Non von Neumann Architectures
Non von Neumann architectures deviate from the traditional von Neumann architecture, where a single control unit fetches and executes instructions sequentially from a single memory space. These alternative architectures aim to overcome limitations such as the von Neumann bottleneck, where the speed of instruction execution is limited by the bandwidth between the CPU and memory.
1. Data Flow Computers
Concept: Data flow computers operate on the principle of data-driven execution. Instead of following a sequential control flow (as in von Neumann architectures), instructions in data flow computers are executed as soon as their input data is available.
Key Features:
- Data Dependency: Instructions are fired (executed) when all their input data are available.

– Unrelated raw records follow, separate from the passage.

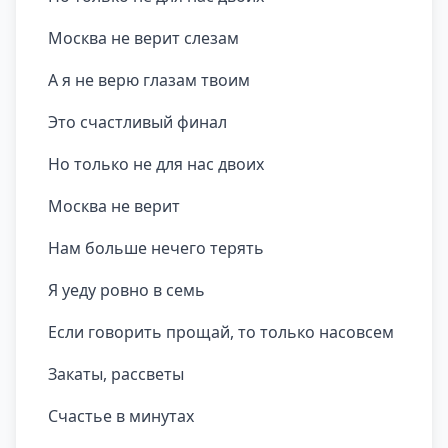
Москва не верит слезам
А я не верю глазам твоим
Это счастливый финал
Но только не для нас двоих
Москва не верит
Нам больше нечего терять
Я уеду ровно в семь
Если говорить прощай, то только насовсем
Закаты, рассветы
Счастье в минутах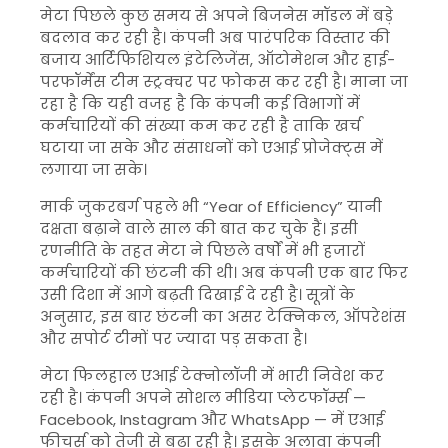
मेटा पिछले कुछ समय से अपने बिजनेस मॉडल में बड़े
बदलाव कर रही है। कंपनी अब पारंपरिक विस्तार की
बजाय आर्टिफिशियल इंटेलिजेंस, ऑटोमेशन और हाई-
परफॉर्मेंस टीम स्ट्रक्चर पर फोकस कर रही है। माना जा
रहा है कि यही वजह है कि कंपनी कई विभागों में
कर्मचारियों की संख्या कम कर रही है ताकि खर्च
घटाया जा सके और संसाधनों को एआई प्रोजेक्ट्स में
लगाया जा सके।
मार्क जुकरबर्ग पहले भी “Year of Efficiency” यानी
दक्षता बढ़ाने वाले साल की बात कर चुके हैं। इसी
रणनीति के तहत मेटा ने पिछले वर्षों में भी हजारों
कर्मचारियों की छंटनी की थी। अब कंपनी एक बार फिर
उसी दिशा में आगे बढ़ती दिखाई दे रही है। सूत्रों के
अनुसार, इस बार छंटनी का असर टेक्निकल, ऑपरेशंस
और सपोर्ट टीमों पर ज्यादा पड़ सकता है।
मेटा फिलहाल एआई टेक्नोलॉजी में भारी निवेश कर
रही है। कंपनी अपने सोशल मीडिया प्लेटफॉर्म्स —
Facebook
,
Instagram
और
WhatsApp
— में एआई
फीचर्स को तेजी से बढ़ा रही है। इसके अलावा कंपनी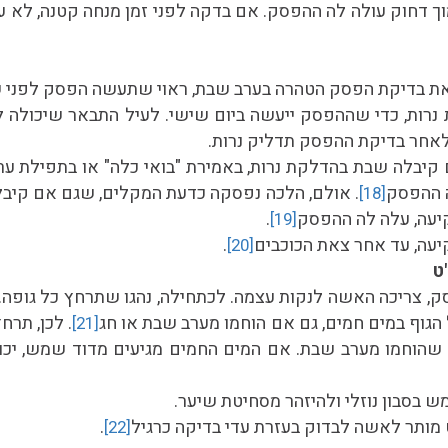
מוך דחוק עולה לה ההפסק. אם בדקה לפני זמן מנחה קטנה, לא 
ת בדיקת הפסק הטהרה בערב שבת, ראוי שתעשה הפסק לפני 
 נרות, כדי שההפסק ייעשה ביום שישי. לעיל התבאר שיכולה
לאחר בדיקת ההפסק תדליק נרות.
קיבלה שבת בהדלקת נרות, באמירת "בואי כלה" או בתפילת ערב
 ההפסק
. אולם, הלכה נפסקה כדעת המקלים, שגם אם קיב
[18]
עה, עלה לה ההפסק
.
[19]
יעה, עד אחר צאת הכוכבים
.
[20]
ט
ק, צריכה האשה לנקות עצמה. לכתחילה, נהגו שתרחץ כל גופה.
 הגוף במים חמים, גם אם הוחמו מערב שבת או חג
. לכן, תר
[21]
 שהוחמו מערב שבת. אם המים החמים מגיעים מדוד שמש, יכו
 בסבון נוזלי ולהיזהר מסחיטת שיער.
 מותר לאשה לבדוק בעזרת עדי בדיקה כרגיל
.
[22]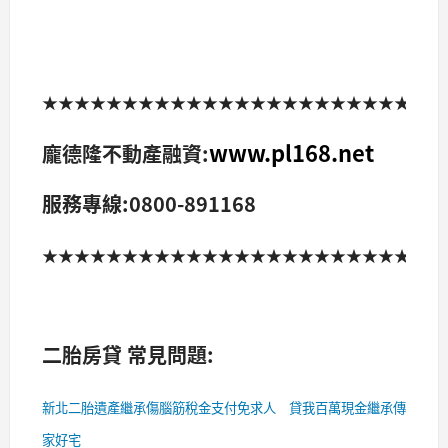
★★★★★★★★★★★★★★★★★★★★★★★★
www.pl168.net
龐德隆不動產融資:
服務專線:0800-891168
★★★★★★★★★★★★★★★★★★★★★★★★
二胎房貸 常見問題:
新北二胎遺產繼承傷腦筋稅金支付免求人 貸我百萬現金繼承傳
家好宅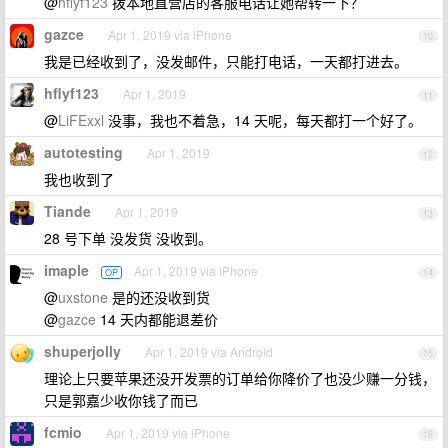
@
hflyf123
拨本地直营店的客服电话让她帮转一下？
gazce
Apr 1, 2019 via iPhone
10
我是已经收到了，没发邮件，只能打电话，一天都打进去。
hflyf123
Apr 1, 2019
11
@
LiFExxl
没事，我也不着急，14 天呢，每天都打一个好了。
autotesting
Apr 1, 2019
12
我也收到了
Tiande
Apr 1, 2019
13
28 号下单 没发货 没收到。
imaple
Apr 1, 2019 via iPhone
OP
14
@
uxstone
是的还没收到货
@
gazce
14 天内都能退差价
shuperjolly
Apr 1, 2019 via Android
15
理论上只要苹果还没开发票的订单给你降价了也没少赚一分钱，
只是郭嘉少收你钱了而已
fcmio
Apr 1, 2019 via iPhone
16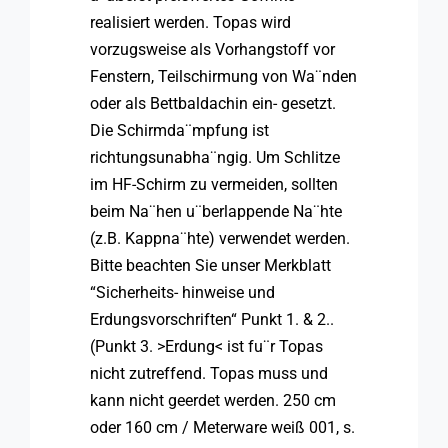
realisiert werden. Topas wird
vorzugsweise als Vorhangstoff vor
Fenstern, Teilschirmung von Wa¨nden
oder als Bettbaldachin ein- gesetzt.
Die Schirmda¨mpfung ist
richtungsunabha¨ngig. Um Schlitze
im HF-Schirm zu vermeiden, sollten
beim Na¨hen u¨berlappende Na¨hte
(z.B. Kappna¨hte) verwendet werden.
Bitte beachten Sie unser Merkblatt
“Sicherheits- hinweise und
Erdungsvorschriften“ Punkt 1. & 2..
(Punkt 3. >Erdung< ist fu¨r Topas
nicht zutreffend. Topas muss und
kann nicht geerdet werden. 250 cm
oder 160 cm / Meterware weiß 001, s.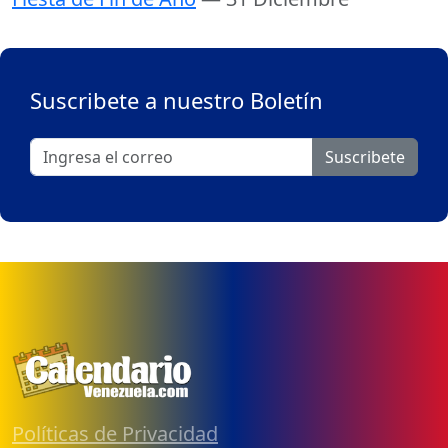
Suscribete a nuestro Boletín
Suscribete
Políticas de Privacidad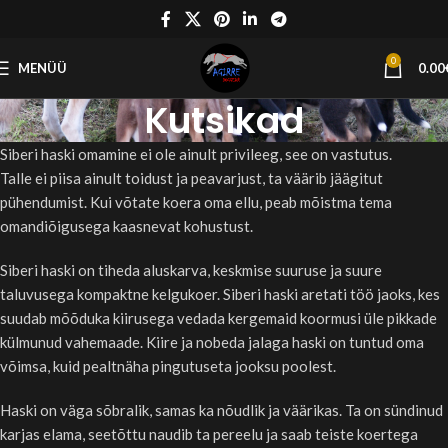
0
MENÜÜ
0.00
Kutsikad
Siberi haski omamine ei ole ainult privileeg, see on vastutus.
Talle ei piisa ainult toidust ja peavarjust, ta väärib jäägitut
pühendumist. Kui võtate koera oma ellu, peab mõistma tema
omandiõigusega kaasnevat kohustust.
Siberi haski on tiheda aluskarva, keskmise suuruse ja suure
taluvusega kompaktne kelgukoer. Siberi haski aretati töö jaoks, kes
suudab mõõduka kiirusega vedada kergemaid koormusi üle pikkade
külmunud vahemaade. Kiire ja nobeda jalaga haski on tuntud oma
võimsa, kuid pealtnäha pingutuseta jooksu poolest.
Haski on väga sõbralik, samas ka nõudlik ja väärikas. Ta on sündinud
karjas elama, seetõttu naudib ta pereelu ja saab teiste koertega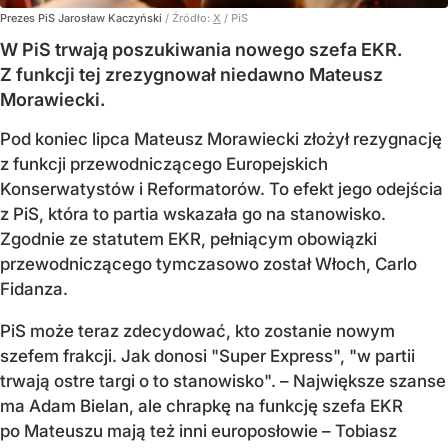
Prezes PiS Jarosław Kaczyński
/ Źródło:
X
/
PiS
W PiS trwają poszukiwania nowego szefa EKR.
Z funkcji tej zrezygnował niedawno Mateusz
Morawiecki.
Pod koniec lipca Mateusz Morawiecki złożył rezygnację
z funkcji przewodniczącego Europejskich
Konserwatystów i Reformatorów. To efekt jego odejścia
z PiS, która to partia wskazała go na stanowisko.
Zgodnie ze statutem EKR, pełniącym obowiązki
przewodniczącego tymczasowo został Włoch, Carlo
Fidanza.
PiS może teraz zdecydować, kto zostanie nowym
szefem frakcji. Jak donosi "Super Express", "w partii
trwają ostre targi o to stanowisko". – Największe szanse
ma Adam Bielan, ale chrapkę na funkcję szefa EKR
po Mateuszu mają też inni europosłowie – Tobiasz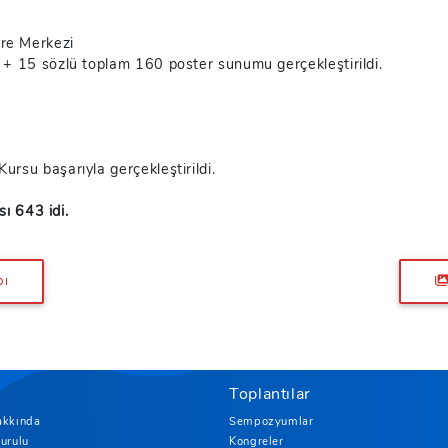
re Merkezi
+ 15 sözlü toplam 160 poster sunumu gerçekleştirildi.
rsu başarıyla gerçekleştirildi.
sı 643 idi.
bı
Toplantılar
akkında
Sempozyumlar
urulu
Kongreler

- Parallelism: High levels of inherent parallelism as multiple instructions can be executed simultaneously if their data dependencies are met.
- Tokens: Data items are often represented as tokens that flow through the system, triggering computations.
Advantages:
- Can exploit fine-grained parallelism.
- Avoids the control flow bottleneck typical in von Neumann architectures.
Challenges:
- Complex hardware design.
- Difficult to program and optimize compared to traditional models.
Applications:
- Suitable for applications with significant parallelism and data-driven characteristics, such as scientific simulations and signal processing.
2. Reduction Computer Architectures
Concept: Reduction computer architectures are based on the principle of reducing expressions to their simplest form. This model is closely associated with functional programming, where computations are expressed as the evaluation of mathematical functions.
Key Features:
- Expression Evaluation: Computation is performed by recursively reducing expressions.
- Graph Reduction: Programs are often represented as graphs, where nodes represent operations, and edges represent data dependencies.
Advantages:
- Naturally suited for functional programming languages.
- Avoids side effects, leading to more predictable and reliable code.
Challenges:
- Generally less efficient for imperative programming styles.
- Can be difficult to implement efficiently in hardware.
Applications:
- Used in research and applications where functional programming paradigms are advantageous, such as certain types of algorithmic computations and symbolic processing.
3. Systolic Architectures
Concept: Systolic architectures consist of arrays of processors that process and pass data rhythmically in a synchronized manner, similar to the pulsing action of the heart. This model is designed to efficiently handle regular, repetitive computations.
Key Features:
- Regular Structure: Typically consists of a regular grid of processing elements.
- Data Pipelining: Data flows through the processors in a pipelined fashion, allowing continuous data processing.
- Local Communication: Each processor only communicates with its immediate neighbors, reducing the need for a complex interconnection network.
Advantages:
- Highly efficient for specific tasks such as matrix multiplication, convolution operations, and other linear algebra computations.
- Can achieve high throughput and efficient utilization of processing elements.
Challenges:
- Limited to applications that can be mapped to the systolic array structure.
- Less flexible compared to more general-purpose architectures.
Applications:
- Commonly used in digital signal processing (DSP), image processing, and specialized hardware accelerators.